From the Kubernetes self-healing thread, reproduce word for word the passage starting with "As for Kubernetes" and going on through "here on stackoverflow.".
--- Text under study ---
I am new to Kubernetes monitoring and self-healing. I wonder what kind of self-healing Kubernetes can provide, such as restart failed pod if necessary? anything else? what Kubernetes cannot provide.
As for Kubernetes monitoring, what kind of metrics we need to monitor in order to operate on Kubernetes instead of Kubernetes self-healing?
Any ideas welcomed. Thanks.
Configure the liveness and readiness probes for pod health. And the Restart policy along with it. You can do more with services and replica sets.
I'm afraid your question goes beyond what is possible to answer here on stackoverflow.
Yes, k8s is able to restart/reschedule pods. If you are already a bit familiar with key concepts, maybe pod-lifecycle is a point to start. If you have little knowledge about k8s basics, I suggest you study Deployments, DaemonSets, Services etc. because Monitoring in k8s relies heavily on them!
You did not say what kind of metrics you are interested in. For system metrics like io/cpu time etc. you can start with e.g. Kubernetes Metrics Server. If you want to get insights into k8s metrics (how many services, uptime, etc.) have a look at kube-state-metrics which is a simple service that listens to the Kubernetes API server and generates metrics about the state of the objects.
Have fun with k8s
Cheers
--- Source material ---
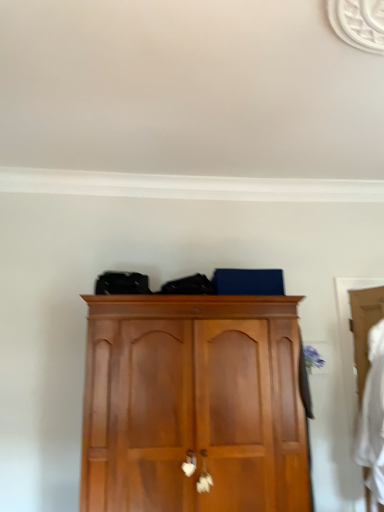
Question: Is white fabric at right directly adjacent to wooden wardrobe at right?

Choices:
 (A) yes
 (B) no

Answer: (B)

Question: Considering the relative sizes of white fabric at right and wooden wardrobe at right in the image provided, is white fabric at right thinner than wooden wardrobe at right?

Choices:
 (A) no
 (B) yes

Answer: (A)

Question: Does white fabric at right have a larger size compared to wooden wardrobe at right?

Choices:
 (A) yes
 (B) no

Answer: (A)

Question: Is white fabric at right at the right side of wooden wardrobe at right?

Choices:
 (A) no
 (B) yes

Answer: (B)

Question: From the image's perspective, is white fabric at right on wooden wardrobe at right?

Choices:
 (A) no
 (B) yes

Answer: (A)

Question: From the image's perspective, is white fabric at right below wooden wardrobe at right?

Choices:
 (A) yes
 (B) no

Answer: (A)

Question: Does wooden wardrobe at right appear on the left side of white fabric at right?

Choices:
 (A) yes
 (B) no

Answer: (A)

Question: Considering the relative positions of wooden wardrobe at right and white fabric at right in the image provided, is wooden wardrobe at right to the right of white fabric at right from the viewer's perspective?

Choices:
 (A) yes
 (B) no

Answer: (B)

Question: From a real-world perspective, is wooden wardrobe at right located higher than white fabric at right?

Choices:
 (A) no
 (B) yes

Answer: (B)

Question: Does wooden wardrobe at right have a lesser width compared to white fabric at right?

Choices:
 (A) yes
 (B) no

Answer: (A)

Question: Is the depth of wooden wardrobe at right less than that of white fabric at right?

Choices:
 (A) no
 (B) yes

Answer: (A)

Question: Is wooden wardrobe at right looking in the opposite direction of white fabric at right?

Choices:
 (A) no
 (B) yes

Answer: (B)

Question: Is wooden cupboard at center positioned with its back to wooden wardrobe at right?

Choices:
 (A) yes
 (B) no

Answer: (B)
---
Response area —
As for Kubernetes monitoring, what kind of metrics we need to monitor in order to operate on Kubernetes instead of Kubernetes self-healing?
Any ideas welcomed. Thanks.
Configure the liveness and readiness probes for pod health. And the Restart policy along with it. You can do more with services and replica sets.
I'm afraid your question goes beyond what is possible to answer here on stackoverflow.